Howard County Executive Allan Kittleman said this was the worst calamity he had seen in 50 years — eclipsing the damage done by Hurricane Agnes in 1972, which caused the river to overflow its banks.
"It looks like the set of a disaster movie," Kittleman said. "Cars everywhere, cars on top of cars, parts of the road are gone, many parts of the sidewalk are gone, storefronts are completely gone."
Some of the worst destruction was on historic Main Street, a sloping artery that was transformed into a white water river at the height of a storm, which dumped almost 6 inches of rain fell in two hours on Saturday night. That's the equivalent of a full month's normal rainfall.
Main Street is now closed until further notice because of gas leaks and downed power lines and devastation. officials said.
"There are no foundations under some buildings," Mikulski said.
The dead were identified as Jessica Watsula, 35, of Lebanon, Pennsylvania, and Joseph Blevins, 38, of Windsor Mill, Maryland. Both were inside vehicles that were engulfed by floodwaters.

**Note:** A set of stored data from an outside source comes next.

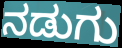
ನಡುಗು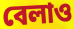
বেলাও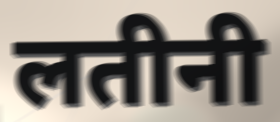
लतीनी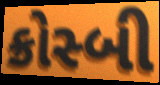
ક્રોસ્બી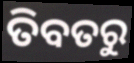
ତିବତରୁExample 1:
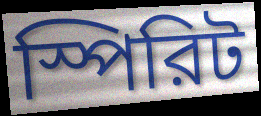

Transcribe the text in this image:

স্পিরিট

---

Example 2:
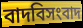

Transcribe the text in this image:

বাদবিসংবাদ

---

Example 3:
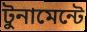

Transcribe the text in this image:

টুনামেন্টে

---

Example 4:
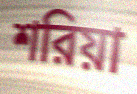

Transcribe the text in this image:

শরিয়া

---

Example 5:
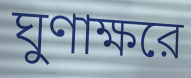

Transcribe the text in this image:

ঘুণাক্ষরে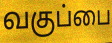
வகுப்பைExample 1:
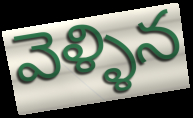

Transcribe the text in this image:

వెళ్ళిన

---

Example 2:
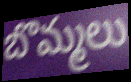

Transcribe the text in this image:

బొమ్మలు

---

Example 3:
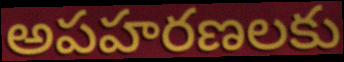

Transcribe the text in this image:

అపహరణలకు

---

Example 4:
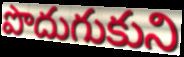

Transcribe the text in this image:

పొదుగుకుని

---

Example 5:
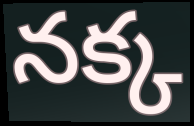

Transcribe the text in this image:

నక్క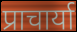
प्राचार्या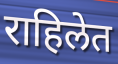
राहिलेत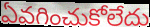
ఏవగించుకోలేదు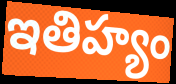
ఇతిహ్యం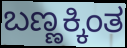
ಬಣ್ಣಕ್ಕಿಂತ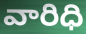
వారిధి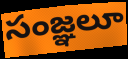
సంజ్ఞలూ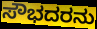
ಸೌಭದರನು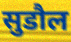
सुडौलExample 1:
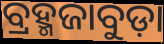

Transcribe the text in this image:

ବ୍ରହ୍ମଜାବୁଡ଼ା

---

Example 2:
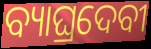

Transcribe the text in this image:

ବ୍ୟାଘ୍ରଦେବୀ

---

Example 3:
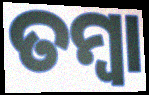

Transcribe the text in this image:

ତମ୍ୱା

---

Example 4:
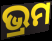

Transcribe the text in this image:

ଭ୍ରମ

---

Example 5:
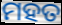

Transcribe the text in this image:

ମହତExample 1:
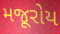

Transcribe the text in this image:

મજૂરોય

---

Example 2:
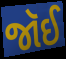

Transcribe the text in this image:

જૉઈ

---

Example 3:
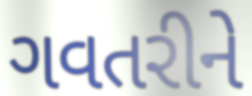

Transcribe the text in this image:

ગવતરીને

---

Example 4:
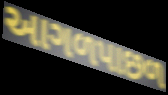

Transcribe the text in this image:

આગળપાછળ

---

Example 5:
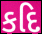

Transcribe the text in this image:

કદિ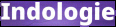
Indologie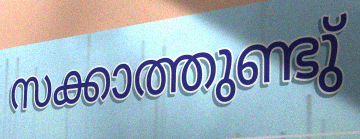
സക്കാത്തുണ്ടു്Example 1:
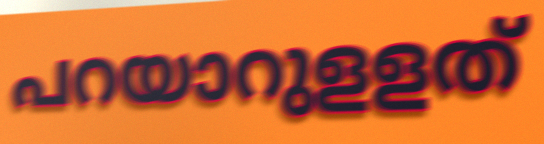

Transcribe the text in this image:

പറയാറുളളത്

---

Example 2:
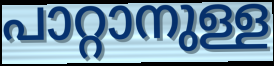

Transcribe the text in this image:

പാറ്റാനുള്ള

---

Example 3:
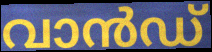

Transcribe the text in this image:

വാൻഡ്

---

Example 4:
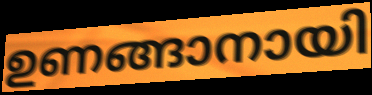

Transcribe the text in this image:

ഉണങ്ങാനായി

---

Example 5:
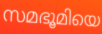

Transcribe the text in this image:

സമഭൂമിയെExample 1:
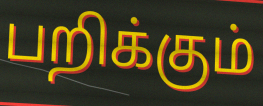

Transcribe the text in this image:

பறிக்கும்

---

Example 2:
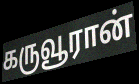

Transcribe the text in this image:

கருவூரான்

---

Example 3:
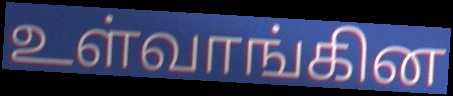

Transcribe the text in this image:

உள்வாங்கின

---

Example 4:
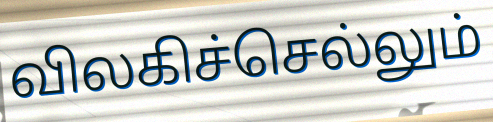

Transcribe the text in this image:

விலகிச்செல்லும்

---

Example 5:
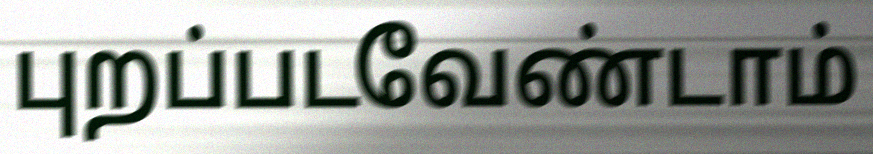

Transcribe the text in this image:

புறப்படவேண்டாம்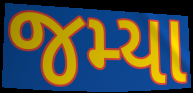
જમ્યા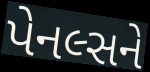
પેનલ્સને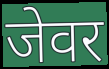
जेवरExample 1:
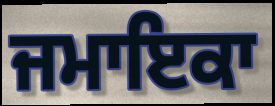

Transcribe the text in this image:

ਜਮਾਇਕਾ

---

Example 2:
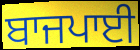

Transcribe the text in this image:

ਬਾਜਪਾਈ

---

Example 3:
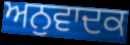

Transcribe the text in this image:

ਅਨੁਵਾਦਕ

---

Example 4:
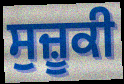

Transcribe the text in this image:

ਸੁਜ਼ੂਕੀ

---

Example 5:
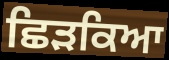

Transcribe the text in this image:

ਛਿੜਕਿਆ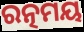
ରତ୍ନମୟ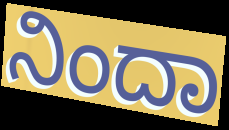
ನಿಂದಾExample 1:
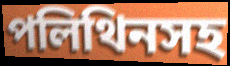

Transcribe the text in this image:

পলিথিনসহ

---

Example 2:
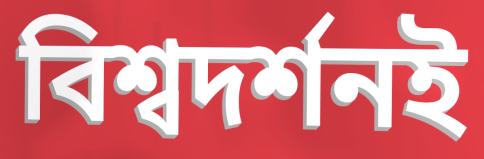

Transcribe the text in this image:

বিশ্বদর্শনই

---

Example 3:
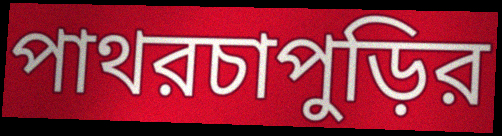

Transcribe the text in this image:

পাথরচাপুড়ির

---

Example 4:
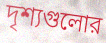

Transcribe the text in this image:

দৃশ্যগুলোর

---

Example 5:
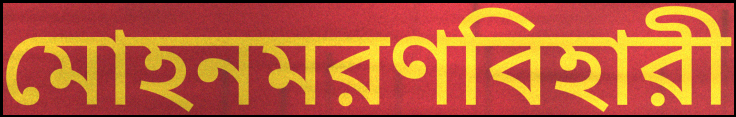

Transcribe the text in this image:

So far, more than 180 flooded cars have been towed from the Main Street area to a nearby high school and workers were struggling to remove another 20 or so that had been washed into the river.
The Baltimore Sun reported that a handful of looters have been caught picking through the remains of some damaged businesses. Mikulski, however, focused on the Marylanders who rose to the occasion, like the brave souls who formed a human chain to rescue a woman from a car caught in the floodwaters.
"My breath was taken away," she said.